▶ **Aim of the task**: Tally the lines of the data that include the word "obtainToken" and state the total, nothing else.

▶ **Given records**:
◇ ◇ ◇
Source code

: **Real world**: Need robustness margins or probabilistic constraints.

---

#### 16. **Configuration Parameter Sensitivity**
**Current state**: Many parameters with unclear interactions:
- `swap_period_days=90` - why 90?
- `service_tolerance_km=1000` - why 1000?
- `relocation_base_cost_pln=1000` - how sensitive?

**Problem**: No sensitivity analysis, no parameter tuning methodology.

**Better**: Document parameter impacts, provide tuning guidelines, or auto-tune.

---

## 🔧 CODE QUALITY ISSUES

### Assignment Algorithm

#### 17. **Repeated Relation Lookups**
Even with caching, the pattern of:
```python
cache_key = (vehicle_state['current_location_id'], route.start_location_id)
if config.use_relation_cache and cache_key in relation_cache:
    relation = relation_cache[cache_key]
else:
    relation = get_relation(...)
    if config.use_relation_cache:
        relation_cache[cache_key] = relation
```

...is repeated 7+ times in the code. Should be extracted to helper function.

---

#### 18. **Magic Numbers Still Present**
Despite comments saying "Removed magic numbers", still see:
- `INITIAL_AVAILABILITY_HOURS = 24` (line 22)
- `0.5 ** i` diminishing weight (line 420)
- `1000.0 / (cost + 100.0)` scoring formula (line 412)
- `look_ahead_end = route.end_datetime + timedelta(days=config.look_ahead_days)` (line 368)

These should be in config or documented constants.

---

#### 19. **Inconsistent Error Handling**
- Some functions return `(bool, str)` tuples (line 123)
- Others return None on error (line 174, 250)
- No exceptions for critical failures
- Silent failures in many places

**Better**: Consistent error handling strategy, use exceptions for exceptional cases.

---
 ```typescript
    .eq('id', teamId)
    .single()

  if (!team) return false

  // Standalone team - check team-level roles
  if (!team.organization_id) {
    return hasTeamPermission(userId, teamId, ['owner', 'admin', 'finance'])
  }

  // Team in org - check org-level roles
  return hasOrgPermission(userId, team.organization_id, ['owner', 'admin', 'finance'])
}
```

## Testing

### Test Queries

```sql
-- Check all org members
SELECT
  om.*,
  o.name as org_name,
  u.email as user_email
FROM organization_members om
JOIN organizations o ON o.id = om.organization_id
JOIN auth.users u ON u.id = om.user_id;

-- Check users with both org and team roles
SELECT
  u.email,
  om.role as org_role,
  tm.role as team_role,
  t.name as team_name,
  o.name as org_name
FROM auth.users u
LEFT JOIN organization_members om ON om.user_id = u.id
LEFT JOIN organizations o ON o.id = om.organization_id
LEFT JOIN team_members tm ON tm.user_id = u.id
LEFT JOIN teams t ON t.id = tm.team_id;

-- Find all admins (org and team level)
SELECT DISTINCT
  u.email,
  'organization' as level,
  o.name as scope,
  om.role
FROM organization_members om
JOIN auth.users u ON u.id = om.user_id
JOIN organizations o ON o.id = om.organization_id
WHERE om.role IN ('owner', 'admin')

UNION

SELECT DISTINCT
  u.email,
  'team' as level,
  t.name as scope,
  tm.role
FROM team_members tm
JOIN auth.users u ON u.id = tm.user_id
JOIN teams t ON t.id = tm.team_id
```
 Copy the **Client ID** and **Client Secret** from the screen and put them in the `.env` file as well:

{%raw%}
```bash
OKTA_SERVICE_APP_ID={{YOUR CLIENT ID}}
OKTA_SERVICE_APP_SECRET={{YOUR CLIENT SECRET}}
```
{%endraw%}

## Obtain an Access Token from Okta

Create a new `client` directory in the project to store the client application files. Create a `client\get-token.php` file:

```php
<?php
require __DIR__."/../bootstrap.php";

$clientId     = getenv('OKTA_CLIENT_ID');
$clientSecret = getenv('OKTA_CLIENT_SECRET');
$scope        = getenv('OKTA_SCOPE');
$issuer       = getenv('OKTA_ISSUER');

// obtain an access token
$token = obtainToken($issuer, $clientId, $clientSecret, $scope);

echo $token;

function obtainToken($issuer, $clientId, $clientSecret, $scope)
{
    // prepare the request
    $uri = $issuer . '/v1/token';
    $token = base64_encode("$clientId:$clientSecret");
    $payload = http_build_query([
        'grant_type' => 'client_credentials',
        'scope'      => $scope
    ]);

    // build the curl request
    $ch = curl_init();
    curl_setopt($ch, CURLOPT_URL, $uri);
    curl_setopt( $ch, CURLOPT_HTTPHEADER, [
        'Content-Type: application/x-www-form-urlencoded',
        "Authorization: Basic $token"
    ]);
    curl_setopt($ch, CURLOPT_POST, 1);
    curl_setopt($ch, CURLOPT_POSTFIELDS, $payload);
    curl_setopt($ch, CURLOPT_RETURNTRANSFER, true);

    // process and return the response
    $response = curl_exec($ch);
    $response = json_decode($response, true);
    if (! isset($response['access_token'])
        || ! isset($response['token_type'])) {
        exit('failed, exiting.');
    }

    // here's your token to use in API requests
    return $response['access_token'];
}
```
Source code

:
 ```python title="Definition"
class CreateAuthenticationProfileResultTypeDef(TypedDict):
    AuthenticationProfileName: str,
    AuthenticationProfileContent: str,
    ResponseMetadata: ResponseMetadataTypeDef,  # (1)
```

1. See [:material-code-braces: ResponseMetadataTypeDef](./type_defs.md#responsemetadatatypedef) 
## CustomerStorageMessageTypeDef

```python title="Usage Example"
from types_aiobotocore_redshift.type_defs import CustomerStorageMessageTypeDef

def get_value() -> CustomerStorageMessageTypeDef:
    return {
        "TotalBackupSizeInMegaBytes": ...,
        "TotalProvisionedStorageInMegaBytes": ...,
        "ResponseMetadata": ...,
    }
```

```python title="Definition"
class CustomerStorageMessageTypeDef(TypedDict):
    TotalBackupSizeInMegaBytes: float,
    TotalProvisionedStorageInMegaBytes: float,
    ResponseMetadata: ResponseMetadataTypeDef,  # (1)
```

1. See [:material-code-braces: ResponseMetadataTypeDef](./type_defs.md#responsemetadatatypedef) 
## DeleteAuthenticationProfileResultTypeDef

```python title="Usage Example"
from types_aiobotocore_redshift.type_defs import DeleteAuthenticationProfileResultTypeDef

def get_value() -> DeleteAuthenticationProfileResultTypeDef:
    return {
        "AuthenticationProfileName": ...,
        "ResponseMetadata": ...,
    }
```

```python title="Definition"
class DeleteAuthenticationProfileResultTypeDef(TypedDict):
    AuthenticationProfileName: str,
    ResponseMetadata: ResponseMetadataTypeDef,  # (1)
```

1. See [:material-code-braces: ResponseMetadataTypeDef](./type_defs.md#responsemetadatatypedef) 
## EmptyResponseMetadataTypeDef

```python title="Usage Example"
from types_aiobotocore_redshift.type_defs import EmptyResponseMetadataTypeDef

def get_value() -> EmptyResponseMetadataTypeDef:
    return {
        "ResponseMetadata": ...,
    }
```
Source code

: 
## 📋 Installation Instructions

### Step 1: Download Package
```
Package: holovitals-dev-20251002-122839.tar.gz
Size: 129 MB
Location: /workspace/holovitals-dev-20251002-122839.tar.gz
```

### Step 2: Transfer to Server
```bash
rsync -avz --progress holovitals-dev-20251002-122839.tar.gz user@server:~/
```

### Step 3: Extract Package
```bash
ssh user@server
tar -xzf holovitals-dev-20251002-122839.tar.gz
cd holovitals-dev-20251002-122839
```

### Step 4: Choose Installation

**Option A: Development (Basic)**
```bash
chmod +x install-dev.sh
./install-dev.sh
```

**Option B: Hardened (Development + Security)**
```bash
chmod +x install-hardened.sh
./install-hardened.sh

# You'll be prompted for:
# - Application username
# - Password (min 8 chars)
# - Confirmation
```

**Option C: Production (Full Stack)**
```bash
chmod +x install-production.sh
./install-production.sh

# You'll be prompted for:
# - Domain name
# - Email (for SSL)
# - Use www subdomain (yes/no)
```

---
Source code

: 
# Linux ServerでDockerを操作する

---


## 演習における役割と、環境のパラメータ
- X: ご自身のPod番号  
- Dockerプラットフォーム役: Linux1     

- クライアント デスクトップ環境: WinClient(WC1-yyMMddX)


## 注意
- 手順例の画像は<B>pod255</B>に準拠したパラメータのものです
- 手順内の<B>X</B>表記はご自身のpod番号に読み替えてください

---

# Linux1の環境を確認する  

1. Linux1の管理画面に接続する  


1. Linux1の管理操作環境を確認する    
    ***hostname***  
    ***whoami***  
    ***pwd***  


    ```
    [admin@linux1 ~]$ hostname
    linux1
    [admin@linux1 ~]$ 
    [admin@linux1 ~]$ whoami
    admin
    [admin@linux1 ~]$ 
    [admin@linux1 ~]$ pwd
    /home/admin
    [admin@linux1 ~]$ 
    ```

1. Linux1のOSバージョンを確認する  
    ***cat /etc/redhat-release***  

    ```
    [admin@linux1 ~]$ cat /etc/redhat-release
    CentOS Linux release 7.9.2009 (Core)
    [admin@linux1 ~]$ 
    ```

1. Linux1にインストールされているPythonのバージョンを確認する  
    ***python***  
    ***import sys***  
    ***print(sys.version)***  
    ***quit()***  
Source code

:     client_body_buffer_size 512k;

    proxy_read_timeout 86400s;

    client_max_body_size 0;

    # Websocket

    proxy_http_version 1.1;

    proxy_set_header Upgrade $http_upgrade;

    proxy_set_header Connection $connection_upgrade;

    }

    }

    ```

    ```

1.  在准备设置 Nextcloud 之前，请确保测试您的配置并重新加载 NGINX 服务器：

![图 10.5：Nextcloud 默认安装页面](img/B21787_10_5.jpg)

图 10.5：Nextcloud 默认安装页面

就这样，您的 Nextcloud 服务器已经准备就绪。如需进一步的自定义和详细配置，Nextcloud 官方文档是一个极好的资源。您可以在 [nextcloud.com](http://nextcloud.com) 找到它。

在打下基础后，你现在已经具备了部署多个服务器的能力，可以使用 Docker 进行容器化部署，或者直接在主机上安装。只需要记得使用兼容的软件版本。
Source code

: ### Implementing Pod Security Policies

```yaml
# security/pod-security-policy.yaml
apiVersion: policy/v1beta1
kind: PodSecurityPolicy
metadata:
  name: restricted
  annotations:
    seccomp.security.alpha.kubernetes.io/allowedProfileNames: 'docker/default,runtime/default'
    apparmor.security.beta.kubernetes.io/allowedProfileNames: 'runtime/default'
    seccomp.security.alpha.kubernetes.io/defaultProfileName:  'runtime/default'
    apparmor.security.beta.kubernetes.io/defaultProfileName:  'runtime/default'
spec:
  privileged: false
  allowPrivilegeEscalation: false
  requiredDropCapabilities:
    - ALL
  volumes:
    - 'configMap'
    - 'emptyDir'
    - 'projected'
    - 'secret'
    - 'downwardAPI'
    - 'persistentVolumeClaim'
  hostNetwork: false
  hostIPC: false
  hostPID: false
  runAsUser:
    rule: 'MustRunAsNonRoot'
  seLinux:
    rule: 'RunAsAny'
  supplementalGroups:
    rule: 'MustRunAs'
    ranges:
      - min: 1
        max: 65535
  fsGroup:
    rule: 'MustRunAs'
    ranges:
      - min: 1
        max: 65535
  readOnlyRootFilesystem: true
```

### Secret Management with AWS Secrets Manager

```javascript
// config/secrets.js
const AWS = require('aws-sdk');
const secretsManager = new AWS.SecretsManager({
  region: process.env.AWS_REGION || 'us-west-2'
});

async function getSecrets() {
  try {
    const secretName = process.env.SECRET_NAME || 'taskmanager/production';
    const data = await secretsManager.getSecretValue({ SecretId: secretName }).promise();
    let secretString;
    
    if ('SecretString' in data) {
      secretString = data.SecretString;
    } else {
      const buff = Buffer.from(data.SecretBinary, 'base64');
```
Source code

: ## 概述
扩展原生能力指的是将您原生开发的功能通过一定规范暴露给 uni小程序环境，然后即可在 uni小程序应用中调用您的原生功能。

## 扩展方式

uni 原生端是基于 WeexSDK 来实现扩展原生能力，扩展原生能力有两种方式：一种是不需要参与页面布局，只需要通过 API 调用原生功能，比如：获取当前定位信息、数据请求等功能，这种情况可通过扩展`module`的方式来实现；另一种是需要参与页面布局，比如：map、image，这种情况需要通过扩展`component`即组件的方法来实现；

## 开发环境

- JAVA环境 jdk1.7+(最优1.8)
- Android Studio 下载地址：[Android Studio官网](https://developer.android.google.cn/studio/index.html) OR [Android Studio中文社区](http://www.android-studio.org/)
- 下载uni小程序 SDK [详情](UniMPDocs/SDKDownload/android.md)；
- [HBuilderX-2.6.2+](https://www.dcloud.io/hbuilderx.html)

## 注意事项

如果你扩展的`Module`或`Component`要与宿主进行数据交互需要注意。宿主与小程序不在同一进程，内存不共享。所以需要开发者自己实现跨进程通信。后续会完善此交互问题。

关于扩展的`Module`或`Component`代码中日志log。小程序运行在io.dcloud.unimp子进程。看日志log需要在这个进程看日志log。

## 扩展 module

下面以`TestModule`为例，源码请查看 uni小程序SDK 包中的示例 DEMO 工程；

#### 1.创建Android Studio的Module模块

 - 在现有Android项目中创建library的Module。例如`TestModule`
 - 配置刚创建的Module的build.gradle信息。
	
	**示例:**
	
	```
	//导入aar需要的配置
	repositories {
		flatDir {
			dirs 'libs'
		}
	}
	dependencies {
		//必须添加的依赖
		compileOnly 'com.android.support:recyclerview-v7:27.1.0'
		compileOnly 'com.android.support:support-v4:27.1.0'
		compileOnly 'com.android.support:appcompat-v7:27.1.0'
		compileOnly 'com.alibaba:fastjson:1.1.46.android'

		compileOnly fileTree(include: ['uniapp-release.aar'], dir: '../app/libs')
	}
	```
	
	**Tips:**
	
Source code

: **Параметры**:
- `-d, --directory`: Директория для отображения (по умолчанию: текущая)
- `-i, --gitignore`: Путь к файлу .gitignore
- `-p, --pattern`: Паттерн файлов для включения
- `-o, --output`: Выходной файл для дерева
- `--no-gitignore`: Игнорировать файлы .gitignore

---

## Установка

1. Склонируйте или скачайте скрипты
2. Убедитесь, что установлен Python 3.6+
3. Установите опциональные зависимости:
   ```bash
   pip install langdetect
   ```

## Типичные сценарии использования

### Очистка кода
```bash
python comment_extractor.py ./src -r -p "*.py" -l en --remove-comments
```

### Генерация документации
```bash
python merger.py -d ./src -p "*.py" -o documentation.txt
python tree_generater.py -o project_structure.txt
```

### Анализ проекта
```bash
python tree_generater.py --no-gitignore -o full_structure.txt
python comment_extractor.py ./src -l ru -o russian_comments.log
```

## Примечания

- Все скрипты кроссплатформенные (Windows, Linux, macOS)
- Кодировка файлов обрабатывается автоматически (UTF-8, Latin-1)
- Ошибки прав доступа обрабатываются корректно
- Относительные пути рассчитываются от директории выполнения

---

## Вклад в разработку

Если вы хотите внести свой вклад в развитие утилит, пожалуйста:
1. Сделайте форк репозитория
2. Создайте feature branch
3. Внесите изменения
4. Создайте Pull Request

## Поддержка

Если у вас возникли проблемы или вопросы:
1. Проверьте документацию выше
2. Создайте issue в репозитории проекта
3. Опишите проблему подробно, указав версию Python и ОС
◇ ◇ ◇
▶ **Response below**: 2